__TASK TO COMPLETE__.
Print every one of the lines below word for word, leaving out the pictures.

** GIVEN RECORDS follows **

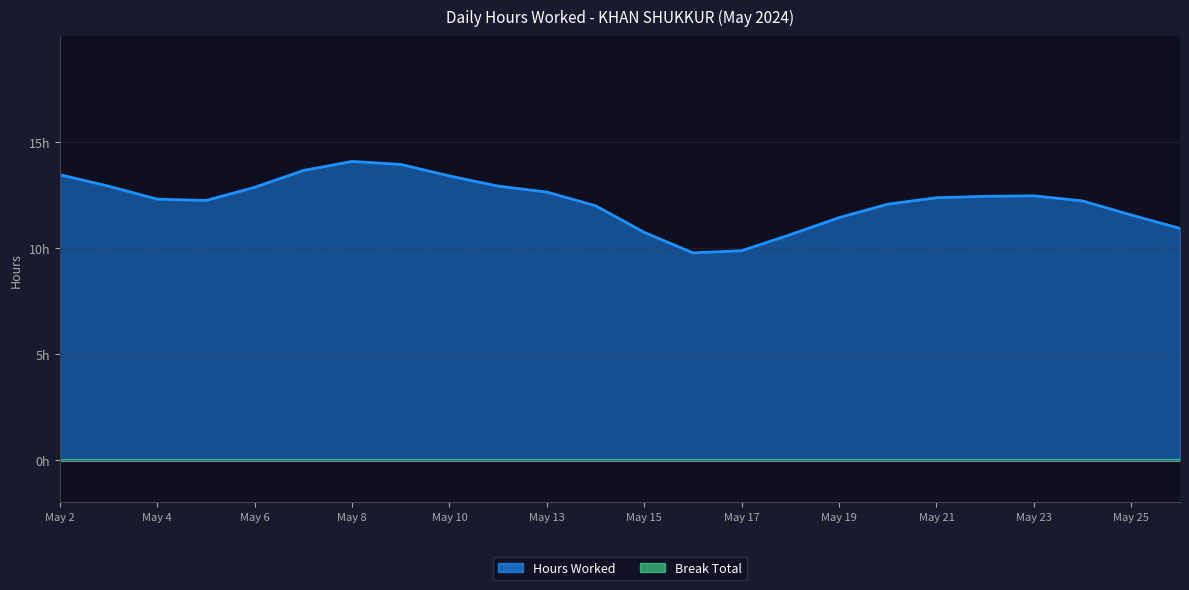

Does the chart have visible grid lines?

Yes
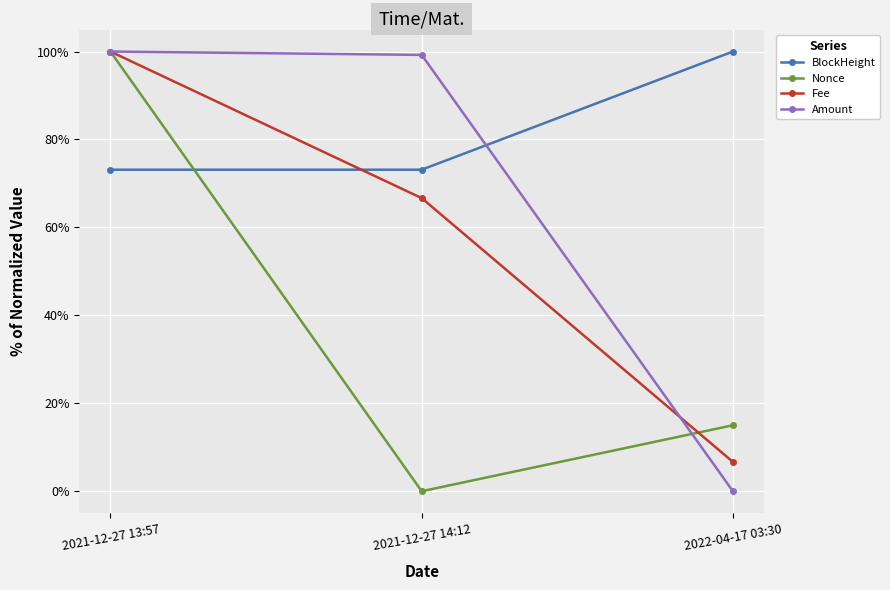

At which category does the chart reach its minimum across all series?

2021-12-27 14:12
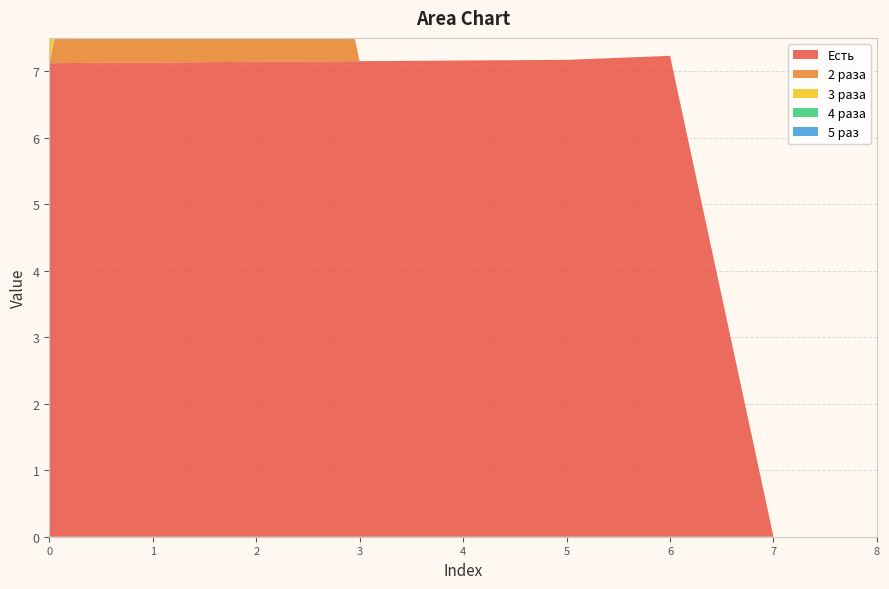

Reading right to left, what are all the values shown in this chart?

Есть: 1 раз_8=0.0	1 раз_7=0.0	1 раз_6=7.2	1 раз_5=7.2	1 раз_4=7.2	1 раз_3=7.2	1 раз_2=7.1	1 раз_1=7.1	1 раз_0=7.1
2 раза: 1 раз_8=0.0	1 раз_7=0.0	1 раз_6=0.0	1 раз_5=0.0	1 раз_4=0.0	1 раз_3=0.0	1 раз_2=7.2	1 раз_1=7.2	1 раз_0=0.0
3 раза: 1 раз_8=0.0	1 раз_7=0.0	1 раз_6=0.0	1 раз_5=0.0	1 раз_4=0.0	1 раз_3=0.0	1 раз_2=0.0	1 раз_1=7.2	1 раз_0=7.1
4 раза: 1 раз_8=0.0	1 раз_7=0.0	1 раз_6=0.0	1 раз_5=0.0	1 раз_4=0.0	1 раз_3=0.0	1 раз_2=0.0	1 раз_1=0.0	1 раз_0=7.1
5 раз: 1 раз_8=0.0	1 раз_7=0.0	1 раз_6=0.0	1 раз_5=0.0	1 раз_4=0.0	1 раз_3=0.0	1 раз_2=0.0	1 раз_1=0.0	1 раз_0=7.1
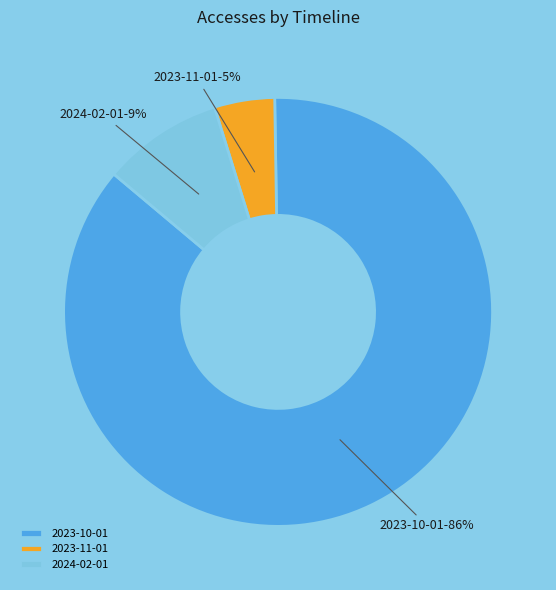

To the nearest percent, what is the difference between the 2024-02-01 and 2023-10-01 slice percentages?

77%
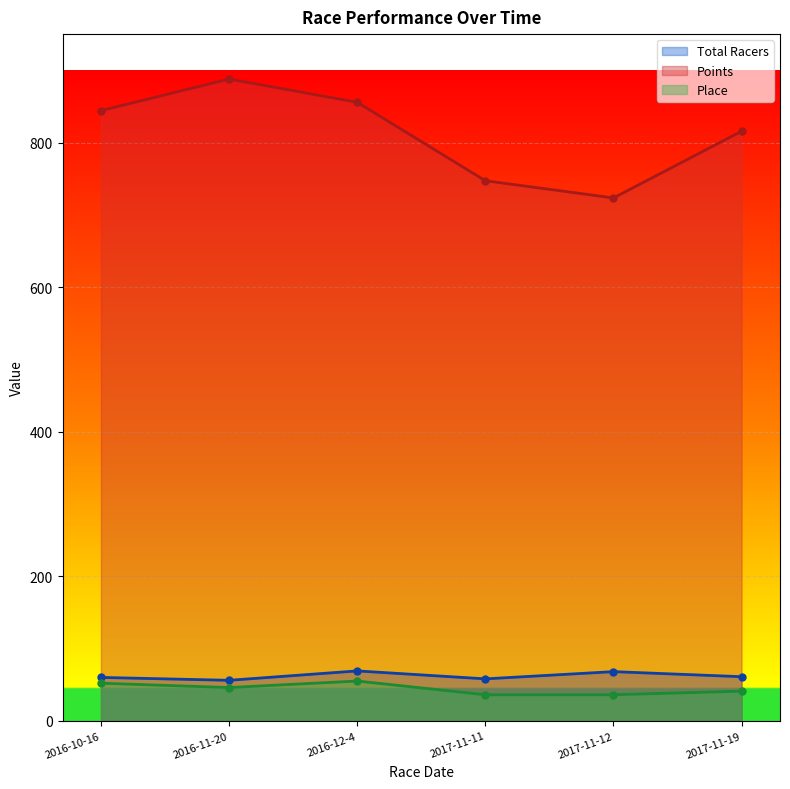

Read the Points value at 2016-11-20.

887.8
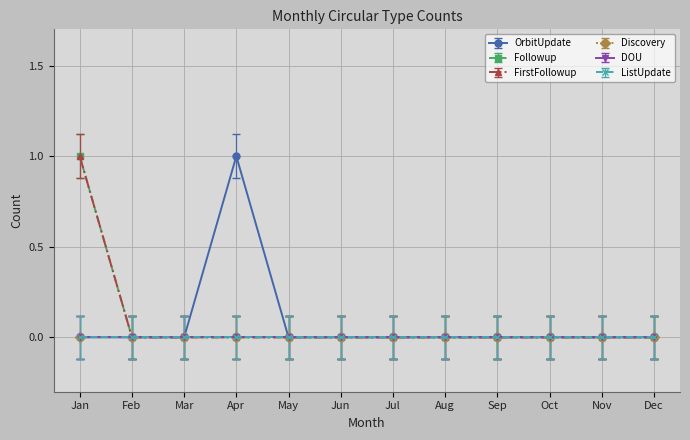

Does the chart have visible grid lines?

Yes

** End of GIVEN RECORDS **

__SOLUTION__.
Does the chart have visible grid lines?

Yes

At which category does the chart reach its minimum across all series?

2021-12-27 14:12

Reading right to left, what are all the values shown in this chart?

Есть: 1 раз_8=0.0	1 раз_7=0.0	1 раз_6=7.2	1 раз_5=7.2	1 раз_4=7.2	1 раз_3=7.2	1 раз_2=7.1	1 раз_1=7.1	1 раз_0=7.1
2 раза: 1 раз_8=0.0	1 раз_7=0.0	1 раз_6=0.0	1 раз_5=0.0	1 раз_4=0.0	1 раз_3=0.0	1 раз_2=7.2	1 раз_1=7.2	1 раз_0=0.0
3 раза: 1 раз_8=0.0	1 раз_7=0.0	1 раз_6=0.0	1 раз_5=0.0	1 раз_4=0.0	1 раз_3=0.0	1 раз_2=0.0	1 раз_1=7.2	1 раз_0=7.1
4 раза: 1 раз_8=0.0	1 раз_7=0.0	1 раз_6=0.0	1 раз_5=0.0	1 раз_4=0.0	1 раз_3=0.0	1 раз_2=0.0	1 раз_1=0.0	1 раз_0=7.1
5 раз: 1 раз_8=0.0	1 раз_7=0.0	1 раз_6=0.0	1 раз_5=0.0	1 раз_4=0.0	1 раз_3=0.0	1 раз_2=0.0	1 раз_1=0.0	1 раз_0=7.1

To the nearest percent, what is the difference between the 2024-02-01 and 2023-10-01 slice percentages?

77%

Read the Points value at 2016-11-20.

887.8

Does the chart have visible grid lines?

Yes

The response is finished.